Winterkorn's downfall

Volkswagen now looks farther away from achieving that goal than ever before. The Environmental Protection Agency has accused Volkswagen of violating the Clean Air Act. Software installed in its diesel-model cars allegedly falsified nitrogen oxide readings to cheat emissions tests. Once these cars hit the road, they reportedly emitted 40 times the legal limit in the most extreme cases.

"This is a shock to the Volkswagen brand," Patrick Anderson, chief executive of the Anderson Economic Group, told DW. "This is a systematic effort to misrepresent the performance of their vehicles."

Winterkorn resigned over the scandal on Wednesday, though Volkswagen said the chief executive had no knowledge of emissions cheating. Nearly 500,000 diesel cars are affected in the United States. Volkswagen could face up to $18 billion in fines. The company has admitted that similar software is installed on 11 million diesel cars worldwide.

"It's a serious matter and it's one that clearly justifies the level of management concern that you've seen among the Volkswagen executives over the last 72 hours," said Anderson.

Impact on market share

If the allegations are true, Volkswagen didn't just cheat EPA regulators. According to Anderson, US drivers who buy diesel are willing to pay a premium in the belief that they're receiving better fuel economy and helping reduce emissions and fossil fuel consumption. They now potentially have to worry about the re-sale value of their Volkswagen diesels.

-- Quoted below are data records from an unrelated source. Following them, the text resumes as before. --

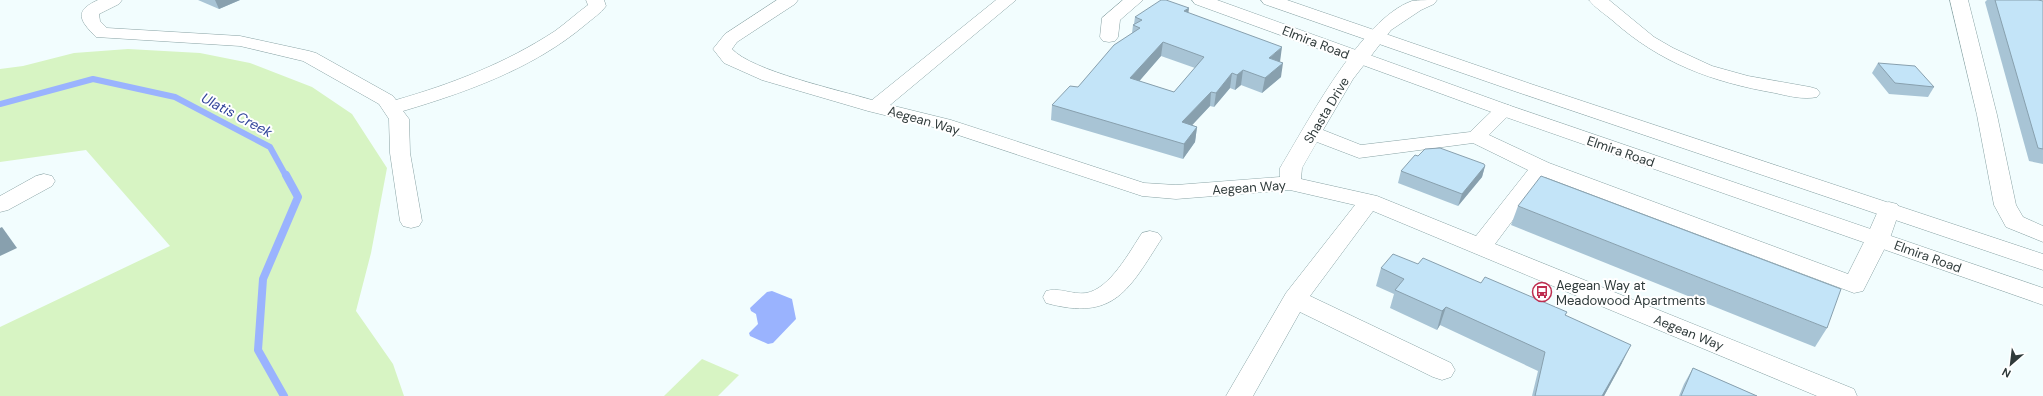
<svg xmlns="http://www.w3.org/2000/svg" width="2043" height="396" font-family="'DM Sans',sans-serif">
<rect width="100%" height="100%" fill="#f2fdfe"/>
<g fill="#d7f4c3">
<polygon points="128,49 200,53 250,63 312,87 352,114 387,168 371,253 356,311 393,364 404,396 0,396 0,327 170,246 86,150 0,162 0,69 23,66 74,53"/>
<polygon points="702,359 739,375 718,396 664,396"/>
</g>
<polygon fill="#9ab3fe" points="772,291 792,299 796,319 773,343 768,344 750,336 749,333 758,324 756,314 751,311 750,308 767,292"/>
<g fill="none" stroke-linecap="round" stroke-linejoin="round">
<polyline stroke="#9ab3fe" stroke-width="6" points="0,104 93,79 175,97 270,147 286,176"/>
<polyline stroke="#9ab3fe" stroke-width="8" points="284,396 258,350 263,279 298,197 286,175"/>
<g stroke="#89a3a5" stroke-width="1">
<g id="minor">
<path d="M98 0H122L119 4 99 14 100 21 107 28 240 36 309 51 316 53 393 96 396 100C452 84 506 63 555 31 566 23 577 13 588 5L586 0H604L606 6C601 13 592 19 585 25 534 68 467 92 403 111L409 119 410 153 422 221 419 226 411 228 403 226 400 221 390 153 389 119 379 104 303 61 240 46 96 37C80 21 73 11 98 0Z"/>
<path d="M777 0H798L795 4 737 42 732 49C752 71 839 90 872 100L996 0H1016L890 105 951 120 1144 183 1176 185 1280 177V168C1308 122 1361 19 1412 1 1419 0 1429 0 1437 0L1434 4 1421 10 1391 30 1353 79 1323 130 1361 145 1470 132 1497 106 1504 104 1511 106 1514 110 1489 135 1549 163 1848 274 1866 238 1881 204 1889 202 1897 204 1900 209 1890 238 1863 291 1854 293 1545 177 1495 244 1854 389 1857 396H1817L1373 211 1310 296 1451 363 1455 370 1451 377 1442 380 1433 377 1300 312 1253 396H1226L1286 293 1355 205 1290 190 1176 199 1142 196 937 128 868 111 762 80 724 63 713 49 725 34ZM1317 142 1359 158 1473 143 1528 170 1476 236 1377 196 1301 179 1302 168Z"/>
<polygon points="1123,0 1143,0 1120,20 1118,37 1115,41 1109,42 1103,41 1100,37 1102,18"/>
<path d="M1589 0H1609L1654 37 1673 48 1712 66 1748 76 1810 87 1817 89 1820 93 1817 97C1804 100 1788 96 1775 93 1712 82 1660 63 1612 20 1605 14 1595 8 1589 0Z"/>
<polygon points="1950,0 1968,0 1997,115 2016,205 2023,217 2043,226 2043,242 2006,227 1994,205 1977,115"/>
<polygon points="44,174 52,176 55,181 52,186 8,210 0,212 0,196 36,176"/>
<path d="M1150 231 1158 233 1162 238C1129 289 1115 322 1046 303L1043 297 1046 291C1060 287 1072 295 1086 293 1110 289 1130 251 1142 233Z"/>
</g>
</g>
<g stroke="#89a3a5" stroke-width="1">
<g id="major">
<polygon points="1192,0 1217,0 1511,106 2043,288 2043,305 1497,114 1195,4"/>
<polygon points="1261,0 1287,0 1531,84 2043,254 2043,270 1517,92 1264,4"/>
</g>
</g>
<use href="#minor" fill="#fff" fill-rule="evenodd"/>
<use href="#major" fill="#fff" fill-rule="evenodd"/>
</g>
<g fill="#a8c4d5" fill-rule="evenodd">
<polygon points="198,0 240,0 219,9"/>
<polygon points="1987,0 2038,0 2043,1 2043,164 2029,161 1985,2"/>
<path d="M1189 8 1188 13 1280 62 1281 77 1262 93 1241 85 1235 90 1230 88 1214 107 1210 106 1192 125 1197 127 1195 142 1183 159 1051 120 1052 105 1078 87 1132 33 1133 25 1134 24 1135 17ZM1161 56 1195 68 1174 92 1139 81Z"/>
<polygon points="1878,63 1934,87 1928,97 1889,94 1872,73"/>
<polygon points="1418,156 1485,166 1482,177 1458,206 1398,183 1401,171"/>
<polygon points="1518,206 1827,328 1815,347 1511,225"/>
<polygon points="1418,264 1481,283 1567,312 1565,316 1622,363 1604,396 1532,396 1538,371 1440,325 1437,330 1390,308 1394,294 1376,286 1381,268"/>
<polygon points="1693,368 1757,396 1679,396 1684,384"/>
</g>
<g fill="#88a0ae">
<polygon points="215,0 240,0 219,9"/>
<polygon points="1189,8 1187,22 1184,11"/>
<polygon points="1163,42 1161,56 1129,93 1130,78"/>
<polygon points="1282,47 1280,62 1269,58"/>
<polygon points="1283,63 1281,77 1262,93 1265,78"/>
<polygon points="1243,70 1241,85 1235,90 1237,75"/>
<polygon points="1232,73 1230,88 1214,107 1216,93"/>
<polygon points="1211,92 1210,106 1181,137 1182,122"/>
<polygon points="1197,127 1195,142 1183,159 1184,144"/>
<polygon points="1485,166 1482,177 1458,206 1462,194"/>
<polygon points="2,227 17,248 0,256 0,228"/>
<polygon points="1446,307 1440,325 1437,330 1442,311"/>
<polygon points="1631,345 1622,363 1604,396 1602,396"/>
</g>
<g fill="#c3e4f8" stroke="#88a0ae" fill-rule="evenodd">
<path d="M1161 0H1166L1189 8 1184 11 1282 47 1269 58 1283 63 1265 78 1243 70 1237 75 1232 73 1216 93 1211 92 1182 122 1197 127 1184 144 1052 105 1070 86 1078 87 1114 45 1140 28 1133 25 1142 20 1135 17ZM1163 42 1204 57 1174 92 1130 78Z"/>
<polygon points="1995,0 2038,0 2043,1 2043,149 2038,148"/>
<polygon points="1878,63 1915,66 1934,87 1895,83"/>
<polygon points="1440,148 1484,164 1485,166 1462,194 1401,171 1415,155 1418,156 1425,149"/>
<polygon points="1541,176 1841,289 1827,328 1518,206"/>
<polygon points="1393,254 1418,264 1423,258 1481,283 1485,277 1567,312 1565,315 1631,345 1602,396 1535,396 1545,352 1446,307 1442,311 1395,290 1404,279 1381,268"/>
<polygon points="1693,368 1757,396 1681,396"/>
</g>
<defs>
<g id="bus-ring" transform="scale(1)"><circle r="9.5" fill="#fff" stroke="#be2e50" stroke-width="1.5"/><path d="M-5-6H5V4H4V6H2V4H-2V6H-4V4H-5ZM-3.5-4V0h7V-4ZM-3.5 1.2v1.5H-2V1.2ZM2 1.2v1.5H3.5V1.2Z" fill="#be2e50"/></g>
</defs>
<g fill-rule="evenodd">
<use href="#bus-ring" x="1542" y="292"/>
</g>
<g text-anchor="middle" stroke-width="4" stroke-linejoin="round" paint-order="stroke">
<g font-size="13" fill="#2f3a3a" stroke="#fff">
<text transform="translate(1316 42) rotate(21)" y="5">Elmira Road</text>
<text transform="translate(1326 110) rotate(-59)" y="5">Shasta Drive</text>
<text transform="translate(924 120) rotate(16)" y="5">Aegean Way</text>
<text transform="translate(1621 151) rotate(19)" y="5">Elmira Road</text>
<text transform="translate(1249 187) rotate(-4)" y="5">Aegean Way</text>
<text transform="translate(1928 256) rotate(20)" y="5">Elmira Road</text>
<text transform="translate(1689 332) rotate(22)" y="5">Aegean Way</text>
</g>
<g font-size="13" fill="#2f3a3a" stroke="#fff" text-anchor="start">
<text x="1556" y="290">Aegean Way at<tspan x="1556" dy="15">Meadowood Apartments</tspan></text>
</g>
<g font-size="14" font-style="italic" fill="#31449a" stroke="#fff">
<text transform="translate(237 115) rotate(28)" y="5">Ulatis Creek</text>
</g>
</g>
<g transform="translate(2011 364) rotate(208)" stroke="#ffffff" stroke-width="3" paint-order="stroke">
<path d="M0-3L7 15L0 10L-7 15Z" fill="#2f3a3a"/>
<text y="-6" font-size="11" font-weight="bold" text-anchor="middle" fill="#2f3a3a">N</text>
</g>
</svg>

"One of the things you brag about with diesels is performance and fuel economy and this would have worked against that," Belzowski said.

Dealerships with Volkswagen diesel inventory sitting on their lots or orders placed could face disruption to their business. Volkswagen and Audi models powered by a 2.0-liter turbocharged diesel engine manufactured between 2009 and 2015 are potentially affected. Models include the Jetta, Golf, Passat, Jetta SportWagen, the Beetle and the Audi A3.

Volkswagen has set aside 6.5 billion euros to deal with the scandal. Customers will likely either receive compensation or have their cars repaired. Doing business with the world's best-selling automobile might begin to look increasingly unattractive.

"Unquestionably this is going to affect Volkswagen's market position in the United States and it's also going to affect their market position in Europe," Anderson said. "It may not affect them that much in China where concern for emissions is obviously quite spotty."